English tour manager of rock bands (1943–2023)

Sam Cutler (born Brendan Lawrence Lyons; 10 March 1943 – 11 July 2023) was an English tour manager for The Rolling Stones, Grateful Dead, and other acts.

==Early life and career==
Cutler was born on 10 March 1943. He was an Honours Graduate in Contemporary History (Open University (OU)) and a qualified teacher (University of Cambridge Institute of Education 1963–66). Cutler's OU degree was gained at the end of the 1980s.

Cutler worked for Blackhill Enterprises as stage manager and master of ceremonies on a series of 1960s gigs in the United Kingdom and Europe with different artists, including Pink Floyd, Eric Clapton, The Rolling Stones and Alexis Korner.
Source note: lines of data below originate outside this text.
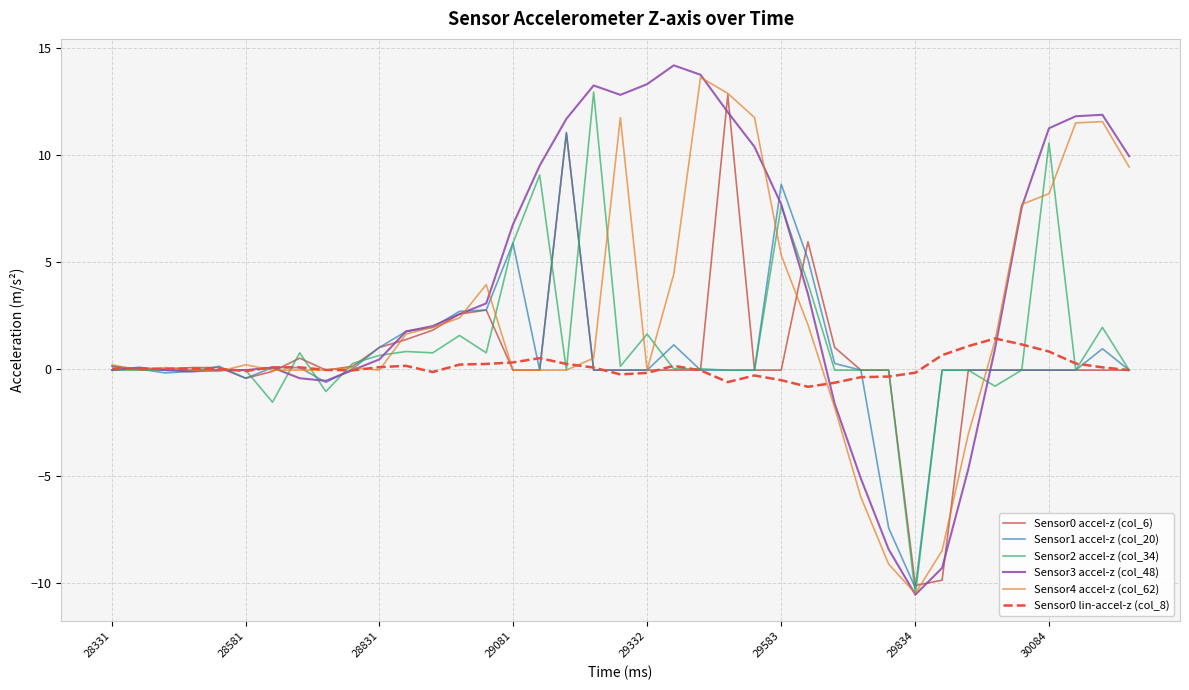

Which series has the largest range (max minus min)?

Sensor3 accel-z (col_48)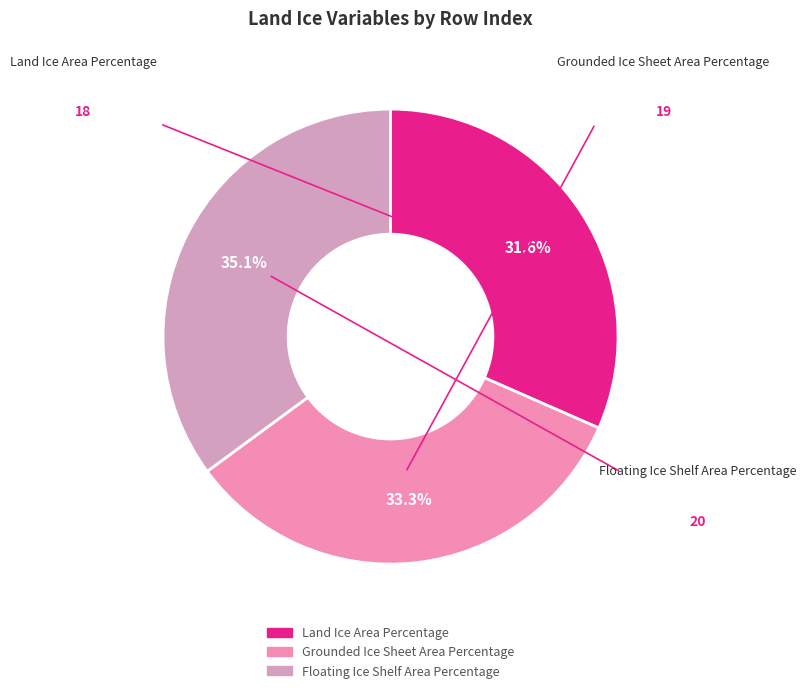

Is there any slice that represents more than half of the pie?

No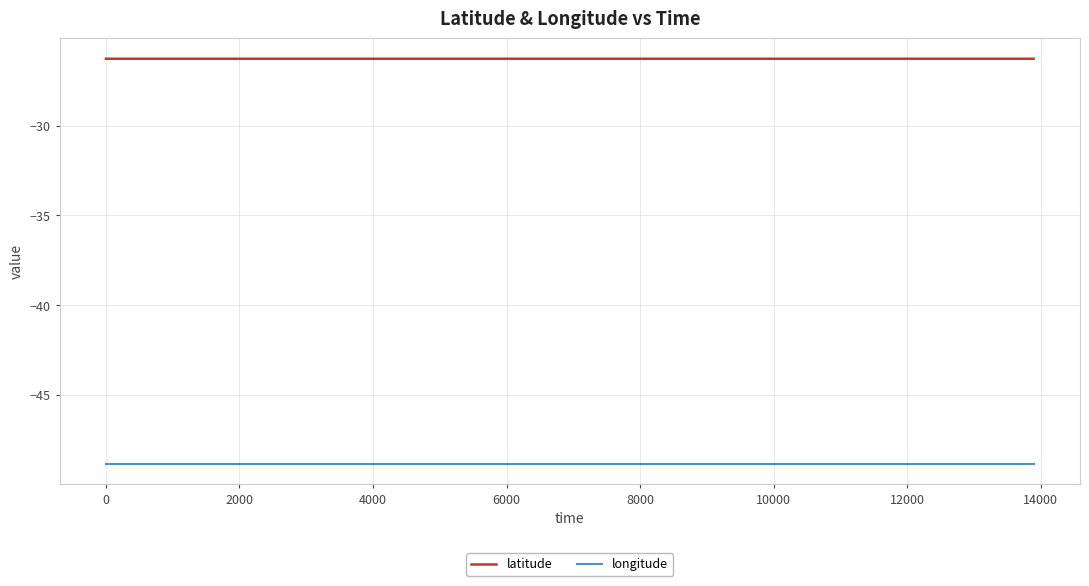

True or false: latitude and longitude intersect in this chart.

False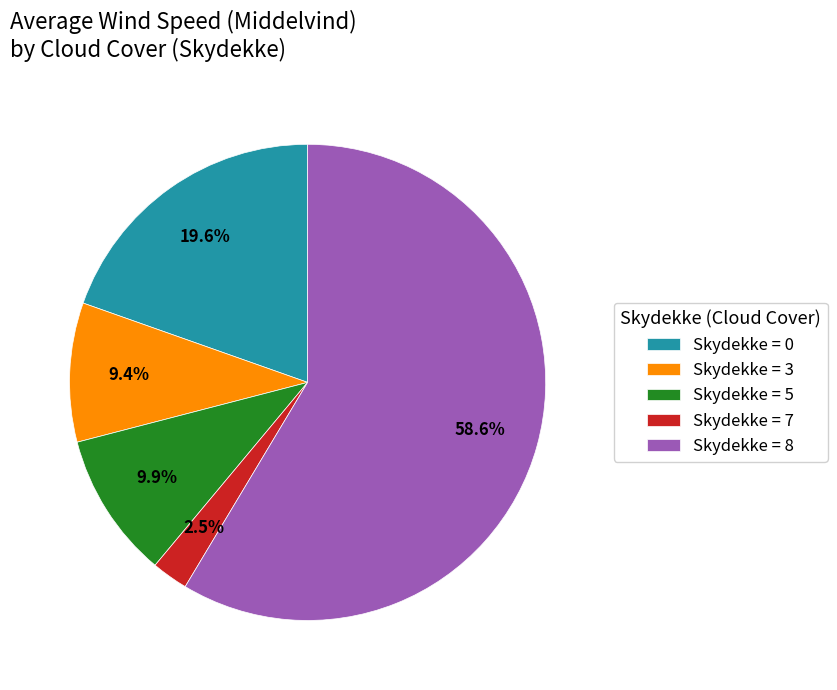

Which category has the smallest portion of the pie?

Skydekke = 7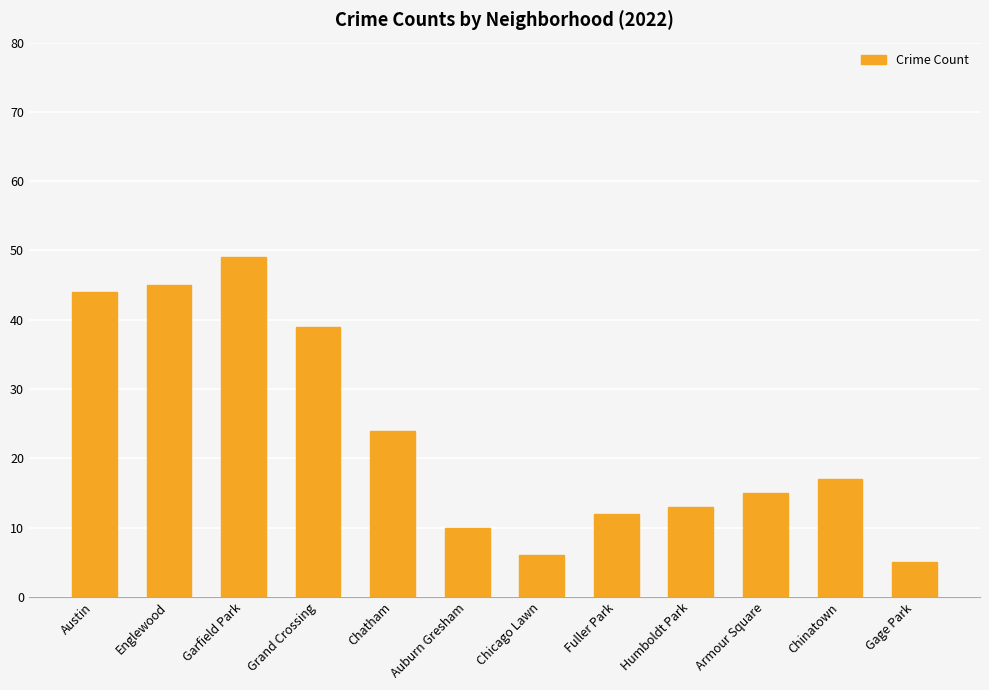

Reading left to right, extract all data points from this chart.

44	45	49	39	24	10	6	12	13	15	17	5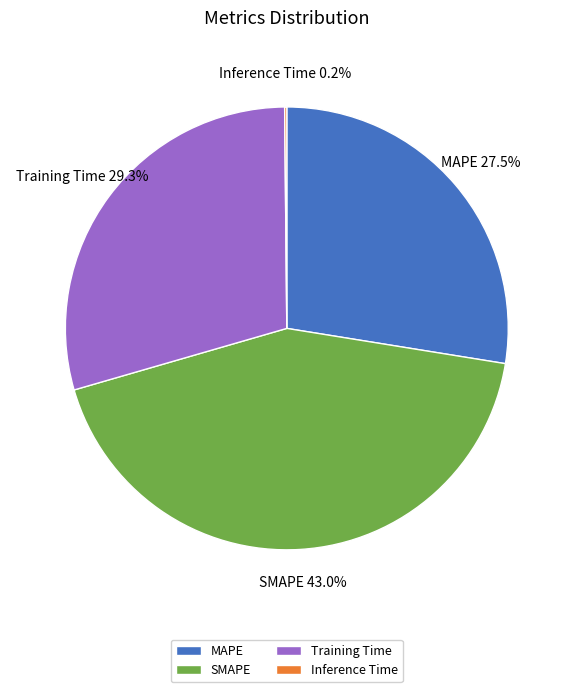

Is there a majority slice in this chart?

No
In 1969, he acted as master of ceremonies at The Rolling Stones concert in Hyde Park, London.

Following the Hyde Park show, Cutler was asked to be the personal road manager to The Rolling Stones during their 1969 Tour of America, which culminated in the Altamont Free Concert where a young African-American man named Meredith Hunter was killed in front of the stage by one of the Hells Angels security team.
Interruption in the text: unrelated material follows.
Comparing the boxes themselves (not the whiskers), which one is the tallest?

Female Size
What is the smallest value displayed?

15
Cutler was credited with first uttering The Rolling Stones' famous intro line, "Ladies and Gentlemen, the Greatest Rock and Roll Band in the World...The Rolling Stones!"
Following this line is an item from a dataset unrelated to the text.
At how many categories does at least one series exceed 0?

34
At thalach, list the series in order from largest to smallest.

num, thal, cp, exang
==Rock and roll management career==
Following the events at Altamont, Cutler stayed in the United States to deal with the aftermath, was befriended by Jerry Garcia, and subsequently hired by the Grateful Dead as their tour manager. He went on to become a co-manager of the band (with Jon McIntire and David Parker) and eventually became their agent and tour manager.

Cutler organised the Dead's appearances at a number of events including: the 1970 Festival Express Tour of Canada, The Summer Jam at Watkins Glen and the 1972 European Tour of the Grateful Dead, the musical results of which can be heard on the Dead's triple live album Europe '72.

Through his company, Out of Town Tours, Cutler coordinated the appearances of Grateful Dead, The Band, The Allman Brothers Band, New Riders of the Purple Sage, Sons of Champlin, Mike Bloomfield, Ramblin' Jack Elliott and others.

In 2006, Cutler collaborated with Melbourne (Australia) indie-rock group Black Cab on the track "Valiant" which appeared on the band's 2006 release Jesus East. In the track, Cutler reminisces on his days with the Grateful Dead and preaches advice for the kids of today. Cutler toured around Australia and Asia promoting his book.

==Death==
Cutler died from cancer in Queensland, on 11 July 2023, at the age of 80.